EXERCISE SET >>
A: From the phishing article, reproduce the passage from "If you have" up to and including "defending against them.".
B: According to the phishing article, what does an attacker register instead of spoofing the actual domain?
C: Condense the paragraph of the phishing article that begins "Attackers do not need to break SPF or DKIM" into a shorter version that retains its main facts.

=== EXCERPTED TEXT ===

How Phishers Bypass SPF and DKIM: Attack Techniques Explained

If you have spent any time configuring email authentication, you probably feel a certain confidence. SPF is set, DKIM is signing, DMARC is enforcing. Your domain is locked down. Nobody can spoof you.

That confidence is misplaced.

Attackers do not need to break SPF or DKIM. They need to work around them. And over the past several years, they have gotten remarkably good at it. The techniques in this article are not theoretical. They are in active use, showing up in phishing campaigns every single day. Understanding them is the first step toward defending against them.

If you are still getting up to speed on the basics, start with our complete guide to SPF, DKIM, and DMARC before diving in here.

1. Cousin Domains: The Art of Looking Close Enough

This is the oldest trick in the phishing playbook, and it still works better than it should. Instead of spoofing your actual domain, an attacker registers a domain that looks nearly identical.

=== INFORMATION PROVIDED ===

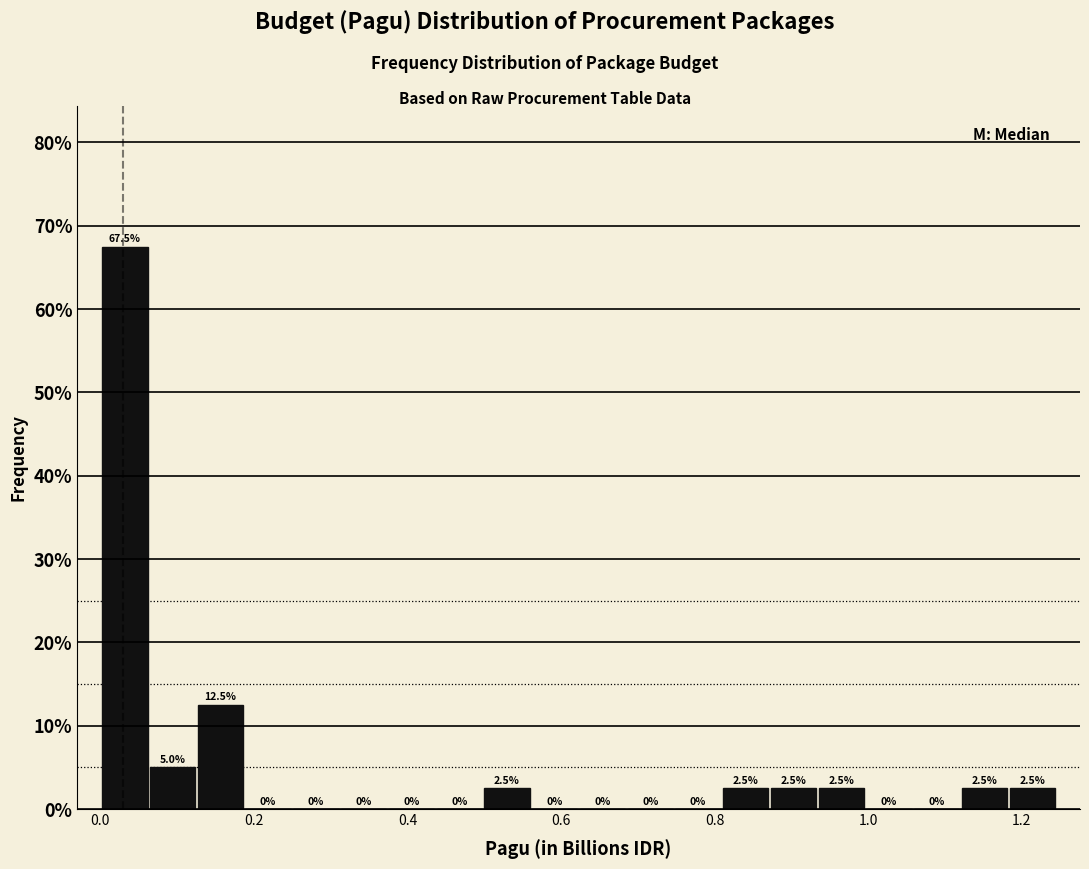

Read against the x-axis, roughly where is the centre of the tallest bar?

0.04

===

SET OF ANSWERS >>
A:
If you have spent any time configuring email authentication, you probably feel a certain confidence. SPF is set, DKIM is signing, DMARC is enforcing. Your domain is locked down. Nobody can spoof you.

That confidence is misplaced.

Attackers do not need to break SPF or DKIM. They need to work around them. And over the past several years, they have gotten remarkably good at it. The techniques in this article are not theoretical. They are in active use, showing up in phishing campaigns every single day. Understanding them is the first step toward defending against them.

B: A domain that looks nearly identical.

C: Attackers work around SPF and DKIM rather than breaking them, and they have grown very skilled at it in recent years. The techniques described are in active, daily use in phishing campaigns, and understanding them is the first step toward defense.